Uma das líderes do grupo é a filósofa e assessora parlamentar Maria Luiz Pimenta, a Lucka. Residindo há 40 anos no bairro, ela fez parte do grupo que construiu a calçada e cercou a área para preservar a floresta da encosta.
Célia Regina Xavier Martins, representante comercial, contou que ajudou a cuidar porque achava que a área era da prefeitura. Ela plantou ipês e aroeiras no terreno. A mata acabou servindo de proteção da encosta, que nunca deslizou nem deixou pedras descerem até a Avenida Ricardo Brandão, que, a poucos metros do local, já foi totalmente destruída por uma hecatombe de água no final de 2009.

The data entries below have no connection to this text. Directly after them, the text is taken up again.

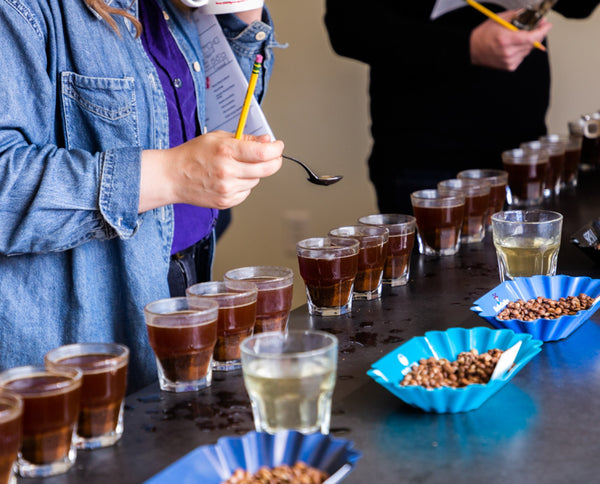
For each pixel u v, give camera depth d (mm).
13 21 1373
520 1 2809
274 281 1321
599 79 4246
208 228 1862
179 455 977
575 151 2633
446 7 2896
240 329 1243
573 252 1843
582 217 2197
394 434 1008
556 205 2381
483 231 2068
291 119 4652
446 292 1615
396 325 1427
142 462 962
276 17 4555
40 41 1426
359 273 1573
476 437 991
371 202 4605
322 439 886
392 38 2932
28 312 1512
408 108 3086
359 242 1548
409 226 1653
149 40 1675
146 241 1593
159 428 1053
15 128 1404
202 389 1179
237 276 1360
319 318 1493
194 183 1368
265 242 4715
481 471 909
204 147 1353
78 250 1513
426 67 2916
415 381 1073
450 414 1057
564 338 1320
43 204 1354
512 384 1149
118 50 1540
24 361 1527
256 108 1772
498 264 1655
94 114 1522
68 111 1512
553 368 1201
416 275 1759
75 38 1481
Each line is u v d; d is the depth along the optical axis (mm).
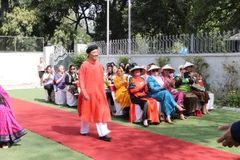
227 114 9172
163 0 20422
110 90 9117
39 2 23578
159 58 13336
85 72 6348
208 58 11688
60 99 11219
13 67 19625
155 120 7734
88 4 25578
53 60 20531
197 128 7371
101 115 6219
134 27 21703
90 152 5465
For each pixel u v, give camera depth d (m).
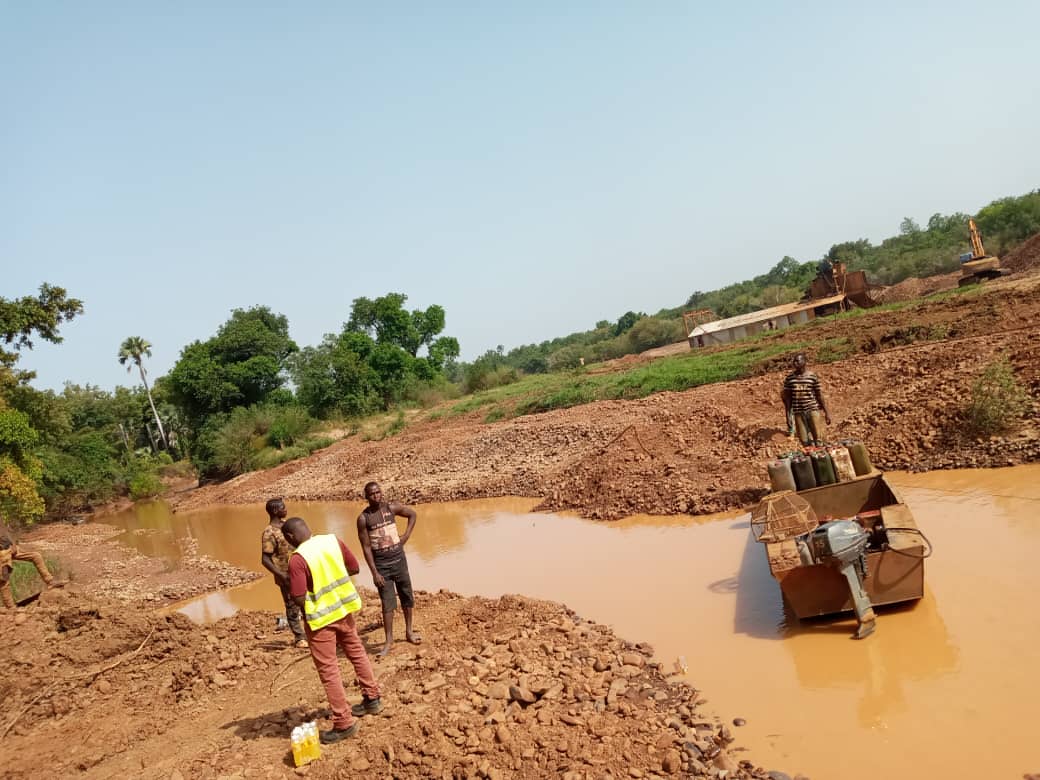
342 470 32.59
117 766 6.23
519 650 7.68
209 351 55.28
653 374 28.58
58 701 7.79
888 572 7.20
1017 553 8.02
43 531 36.09
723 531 11.62
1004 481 10.50
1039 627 6.42
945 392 13.23
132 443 79.75
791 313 42.09
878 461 12.78
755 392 18.19
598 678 6.84
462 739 5.68
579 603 9.71
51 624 9.53
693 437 16.03
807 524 7.95
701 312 54.25
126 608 9.77
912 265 61.12
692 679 6.84
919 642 6.66
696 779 5.04
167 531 30.11
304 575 6.00
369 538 8.12
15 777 6.28
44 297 28.94
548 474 19.30
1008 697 5.52
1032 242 39.59
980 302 24.27
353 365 54.78
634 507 14.16
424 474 25.45
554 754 5.38
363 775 5.40
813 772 5.09
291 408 49.50
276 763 5.71
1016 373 13.11
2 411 26.91
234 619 10.55
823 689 6.25
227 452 45.44
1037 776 4.61
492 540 14.79
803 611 7.50
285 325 61.50
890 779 4.87
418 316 71.75
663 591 9.50
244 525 27.30
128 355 69.50
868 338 20.95
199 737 6.58
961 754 4.98
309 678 7.70
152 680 8.27
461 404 44.78
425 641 8.41
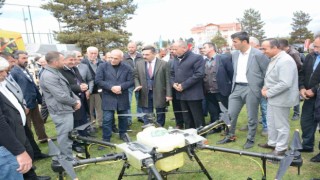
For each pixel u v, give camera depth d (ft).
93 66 20.22
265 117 17.93
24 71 17.61
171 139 9.09
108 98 16.81
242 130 19.44
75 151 16.22
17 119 9.73
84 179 13.23
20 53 17.28
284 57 12.96
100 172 13.94
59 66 13.14
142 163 8.11
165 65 18.57
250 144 15.89
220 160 14.48
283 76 12.80
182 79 17.20
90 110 21.15
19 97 12.98
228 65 17.83
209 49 18.90
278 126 13.65
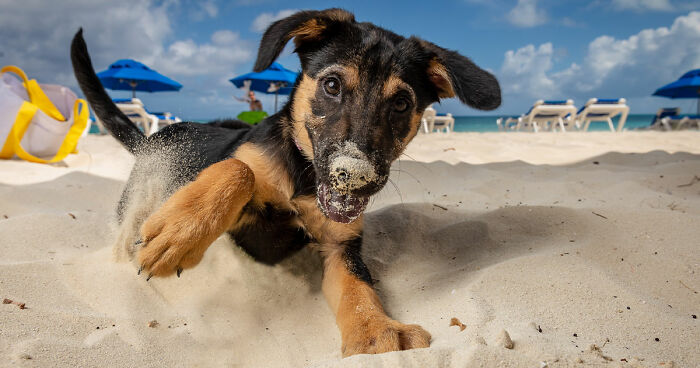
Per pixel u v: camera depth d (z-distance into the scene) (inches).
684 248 18.3
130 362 12.0
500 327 12.9
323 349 14.4
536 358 11.1
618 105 110.2
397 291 17.4
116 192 30.0
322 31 17.0
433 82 18.0
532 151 46.8
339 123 14.9
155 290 16.4
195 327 14.6
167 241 14.2
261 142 18.7
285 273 19.1
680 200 24.3
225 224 15.2
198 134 23.6
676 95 144.7
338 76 15.6
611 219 21.1
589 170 34.6
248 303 16.8
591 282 15.8
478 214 23.8
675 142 57.4
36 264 16.3
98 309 14.7
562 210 22.2
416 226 23.0
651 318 13.8
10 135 38.4
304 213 18.2
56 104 46.0
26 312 13.2
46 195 27.1
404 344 12.5
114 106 24.8
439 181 32.9
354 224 18.3
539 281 15.9
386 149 14.8
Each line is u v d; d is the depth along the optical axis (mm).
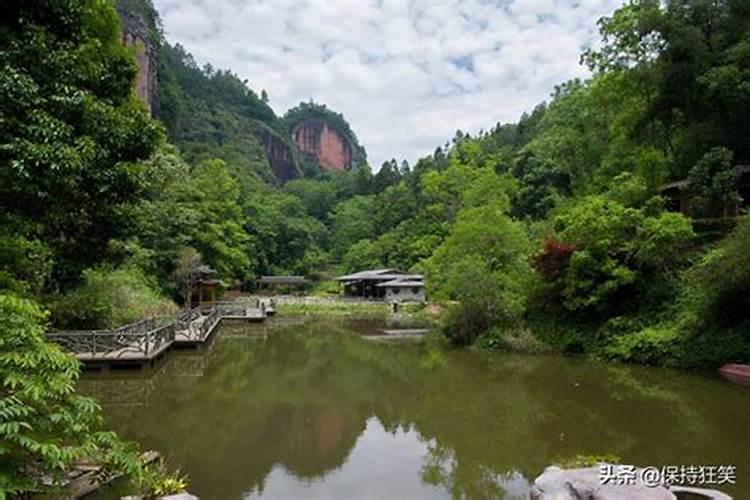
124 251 10781
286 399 13539
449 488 7875
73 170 7203
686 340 15805
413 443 10047
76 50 8094
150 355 16281
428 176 47375
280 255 67188
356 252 64250
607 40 25938
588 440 9898
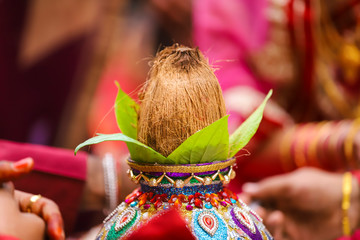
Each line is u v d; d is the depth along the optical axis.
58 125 3.05
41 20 2.99
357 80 1.76
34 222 0.81
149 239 0.81
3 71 2.90
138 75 3.49
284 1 1.62
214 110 0.85
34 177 1.09
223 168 0.85
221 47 1.62
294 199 1.32
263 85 1.62
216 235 0.81
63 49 3.09
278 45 1.63
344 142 1.49
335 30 1.70
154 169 0.83
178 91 0.84
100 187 1.19
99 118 3.11
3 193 0.81
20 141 2.96
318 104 1.74
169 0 1.83
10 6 2.88
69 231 1.11
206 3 1.68
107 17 3.48
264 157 1.59
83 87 3.19
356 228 1.33
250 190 1.36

A paz dos vizinhos acabou quando foram acordados por máquinas arrancando as árvores. Na autorização da Semadur constam dois pés de ipês entre as 13. Os vizinhos juram que eram 27 árvores, sendo 10 ipês amarelo, branco e rosa. “Cortaram tudo no sábado e domingo, quando não havia ninguém para denunciar”, lamentou Lucka.
A Defesa Civil esteve no local mais de uma vez e limitou-se a recomendar, no laudo, a colocação de taludes para impedir acidentes com desavisados que entrassem no terreno e despencariam morro baixo.
A DECAT (Delegacia de Repressão a Crimes Ambientais e Turísticos) abriu inquérito a pedido do grupo de moradores. O Corpo de Bombeiros esteve no local em mais de uma ocasião. A Semadur e a Promotoria do Meio Ambiente também descartaram, em mais de uma oportunidade, o risco do desastre ambiental, como deslizamento, ocorra no local, apesar da queda íngreme da encosta.
A Rosso Construtora segue firme no propósito de construir sobrados no local. “Cometeram um crime”, indigna-se Célia, que recebeu um bilhetinho da empreiteira, comprometendo-se a construir o residencial e valorizar a região.
Dono de uma casa construída há 22 anos, vizinha da área envolvida na polêmica, o produtor rural e administrador de empresas André Ribeiro Corrêa, dorme e acorda preocupado com o risco causado pela obra. “Era mata. A minha preocupação principal é desabar isso aí e minha ir junto”, afirma.
No laudo da Defesa Civil encaminhado aos moradores na semana passada, os técnicos alertam que não é o cenário ideal para uma construção. “No desbarrancamento, as casas e árvores tombam para fora e vão rolando por cima das casas de baixo que ficam soterradas”, descrevem, o hipotético cenário que pode ocorrer na região.
“A natureza procura sempre uma situação de equilíbrio e o equilíbrio mais estável é um plano horizontal, uma terra que não tenham montanhas nem vales, tudo plano”, recomenda. É um alerta de que os moradores têm razão na peregrinação pela burocracia estatal com o grito de socorro?